The Euro weakens further against the US Dollar, reaching a three-month low amid Fed’s assertiveness

    by VT Markets
    /
    Nov 1, 2025

    The Euro has continued to weaken against the US Dollar, with the EUR/USD pair reaching a three-month low of roughly 1.1523. This decline is largely due to a strong US Dollar, bolstered by the Federal Reserve’s firm stance following a 25-basis-point rate cut.

    The US Dollar Index is near a three-month high at 99.80, on track for a second consecutive monthly gain as expectations of another rate cut fade. The Federal Reserve’s recent actions have led to clearer differences in policy compared to the European Central Bank, which has kept rates unchanged.

    Federal Reserve Actions and Impact

    The Federal Reserve lowered the federal funds rate to between 3.75% and 4.00% and their cautious guidance has reduced assumptions of a potential December rate cut. Meanwhile, the European Central Bank maintains a steady rate, as inflation remains near target and economic growth persists.

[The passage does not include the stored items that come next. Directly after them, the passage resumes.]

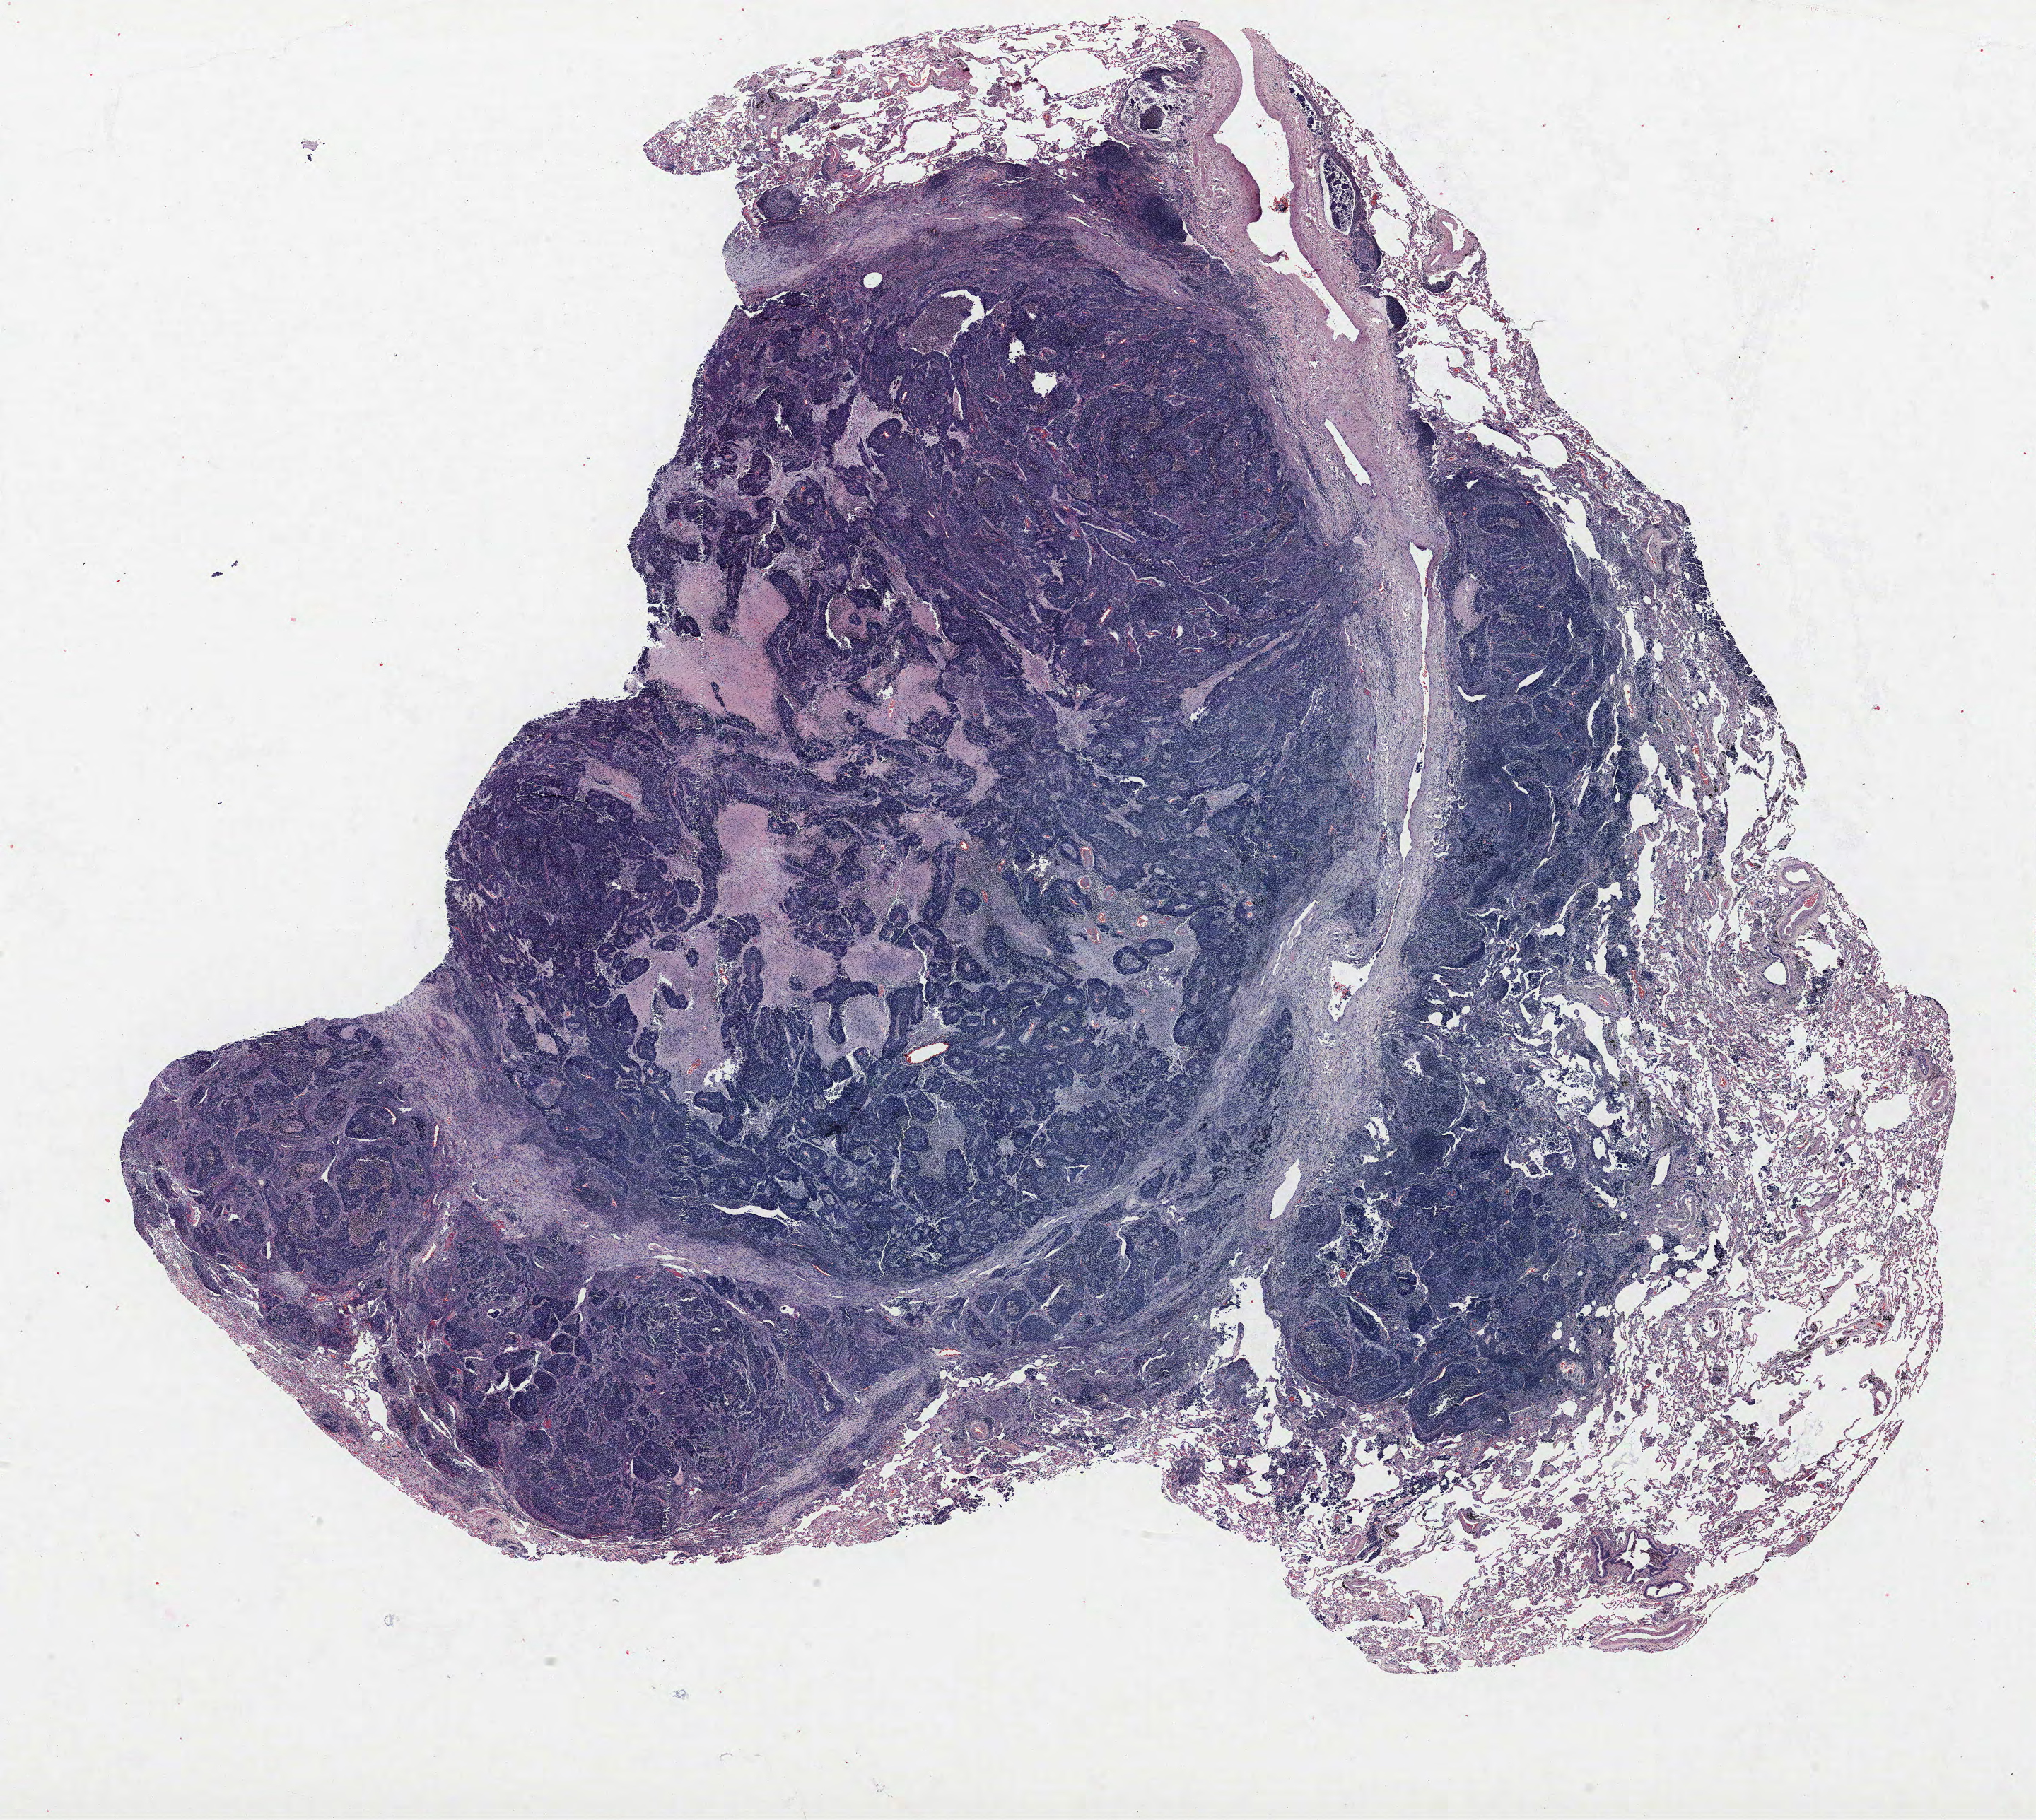
H&E whole-slide image — whole scanned area (about 23.0 x 20.6 mm, from a 40x scan) shown as a low-resolution overview, FFPE section, lung tissue. Male patient, aged 73 at enrolment. Current smoker at enrolment. Grade: poorly differentiated (G3).
* primary tumour location (clinical record): left upper lobe
* participant's lung-cancer diagnosis: Neuroendocrine carcinoma, NOS (ICD-O-3 8246/3)
* stage (AJCC 6th edition): IA
* tumour size (pathology): 26 mm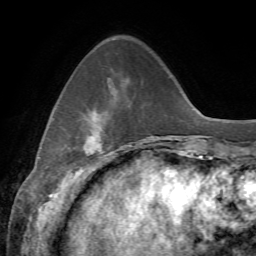
Breast MRI, one axial slice; slice 16 of 72 in the series (ordered by position); cropped to one breast; dynamic contrast-enhanced series, time point 2 of 7 at this slice position (early post-contrast); 1.5 T; TE 4.3 ms, TR 8.7 ms; 2.2 mm slice thickness; 256 × 256 image matrix, field of view 180 × 180 mm. Female patient.
Structures marked on this image (semi-automatically segmented with operator editing):
- enhancing-tissue mask used for the functional tumour volume (all voxels passing the contrast-enhancement thresholds inside the analysis volume; usually the tumour): box from (x=84, y=111) to (x=102, y=156) px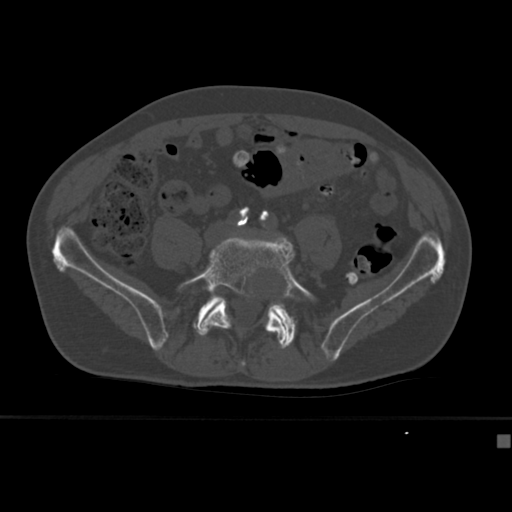
CT including the spine, one axial slice. Position 85 of 430 along the scan axis. Reconstruction kernel Br40s. 120 kVp. Bone window (W 1800 / L 400 HU). 1.5 mm slice thickness. 512 × 512 image matrix. Male patient, age 64 years. From the clinical record (not read from this slice): primary cancer: uterus.
Outlined on this slice (semi-automatically segmented with operator editing):
- L5 vertebra: bounding box <178,235,317,349> (left, top, right, bottom; pixels)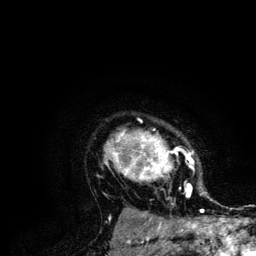
Breast MRI (dynamic contrast-enhanced), one axial slice. Position 96 of 134 along the scan axis. Cropped to one breast. Dynamic contrast-enhanced series, time point 2 of 6 at this slice position (early post-contrast). 3 T. TE 4.2 ms, TR 7.9 ms. 1.2 mm slice thickness. 256 × 256 image matrix, field of view 170 × 170 mm. Female patient.
Annotated regions visible in this slice (semi-automatic segmentation, software-assisted and operator-edited):
- enhancing-tissue mask used for the functional tumour volume (all voxels passing the contrast-enhancement thresholds inside the analysis volume; usually the tumour): bounding box [x1, y1, x2, y2] px = [104, 129, 204, 210]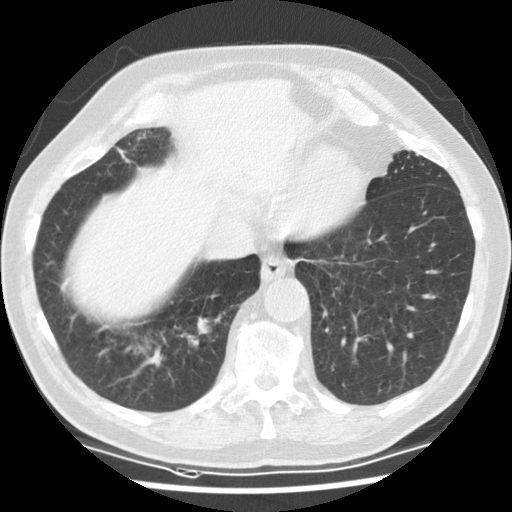
Low-dose screening chest CT, one axial slice. Slice 26 of 135 in the series (ordered by position). Reconstruction kernel STANDARD. 120 kVp. Lung window (W 1500 / L -600 HU). 2.5 mm slice thickness. 512 × 512 image matrix.
Outlined on this slice (manually delineated by an expert):
- lesion 2 (nodule, upper lobe of right lung): bounding box (x1, y1, x2, y2) in pixels: (189, 315, 221, 347)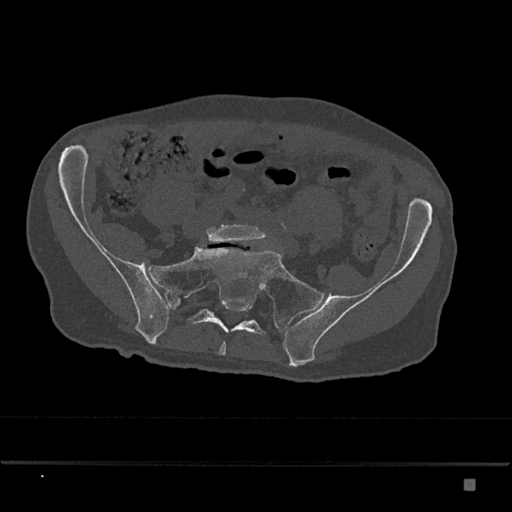
CT including the spine, one axial slice. Position 216 of 797 along the scan axis. Reconstruction kernel Br40s/3. 120 kVp. Bone window (W 1800 / L 400 HU). 0.5 mm slice thickness. 512 × 512 image matrix, field of view 390 × 390 mm. Patient: male, 72 years. Case-level facts recorded for this patient, not image findings: primary cancer: prostate.
Outlined on this slice (semi-automatically segmented with operator editing):
- L5 vertebra: bounding box (x1, y1, x2, y2) in pixels: (206, 224, 266, 243)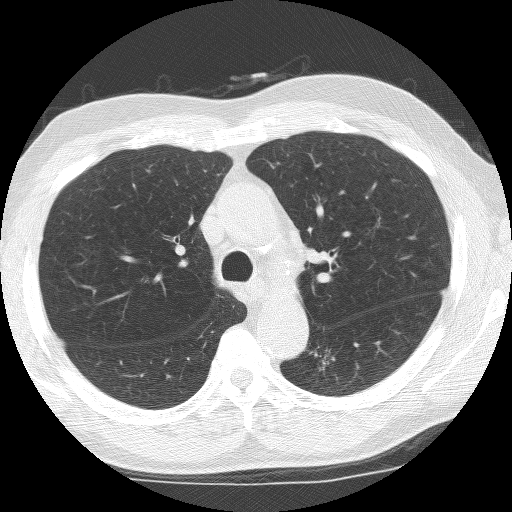
Low-dose screening chest CT, one axial slice; reconstruction kernel BONE; 120 kVp; lung window (W 1500 / L -600 HU); 2.5 mm slice thickness; 512 × 512 image matrix.
Outlined on this slice (manually delineated by an expert):
- lesion 1 (tumor, lower lobe of left lung): box from (x=314, y=347) to (x=335, y=370) px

    Comments from Federal Reserve officials show a cautious approach. Atlanta Fed President Raphael Bostic remarked on tensions in mandates, supporting the rate cut due to restrictive policy. In contrast, Cleveland Fed President Beth M. Hammack preferred steady rates, emphasising uncertainty over the December decision.

    As of November 1st, 2025, we are seeing the US Dollar continue its rally following the Federal Reserve’s rate cut this past week. The EUR/USD has fallen to 1.1523, a three-month low, as the market digests the Fed’s unexpectedly hawkish tone. Fresh data released today shows the US economy added 210,000 jobs in October, beating expectations and reinforcing the case for the Fed to pause its rate-cutting cycle.

    This policy divergence between central banks is now the primary driver for currency markets. While the Fed signals it may not cut rates again in December, the European Central Bank is holding steady, supported by a resilient Eurozone labor market. However, the latest flash estimate for Eurozone inflation in October came in at 1.9%, slightly below target, which gives the ECB no reason to turn hawkish.

    Trader Strategies for EUR USD Weakness

    Our view is that traders should position for further EUR/USD weakness in the coming weeks, potentially targeting the lows seen earlier this year around the 1.1400 level. The US Dollar Index (DXY) is holding firm near 99.80, and with strong economic data, the path of least resistance is a stronger dollar. This trend appears solid heading into the final months of the year.

    For derivative traders, this suggests buying put options on the EUR/USD to capitalize on further downside. This strategy provides a clear way to profit from a falling exchange rate while strictly defining your maximum risk to the premium paid. Given the clear directional momentum, this is a straightforward way to express a bearish view.

    The Fed’s uncertain path for its December meeting is also increasing implied volatility, making options more sensitive. We can consider using put spreads, such as buying a 1.15 put and selling a 1.13 put, to lower the upfront cost of the position. This approach benefits from both the downward trend and the heightened market uncertainty.

    We saw a similar dynamic play out in 2018, when Fed rate hikes contrasted with the ECB’s accommodative stance, leading to a sustained period of US Dollar strength. The current environment, with a “hawkish cut,” is creating a comparable divergence that is likely to pressure the Euro. This historical parallel supports the expectation of continued downside for the pair.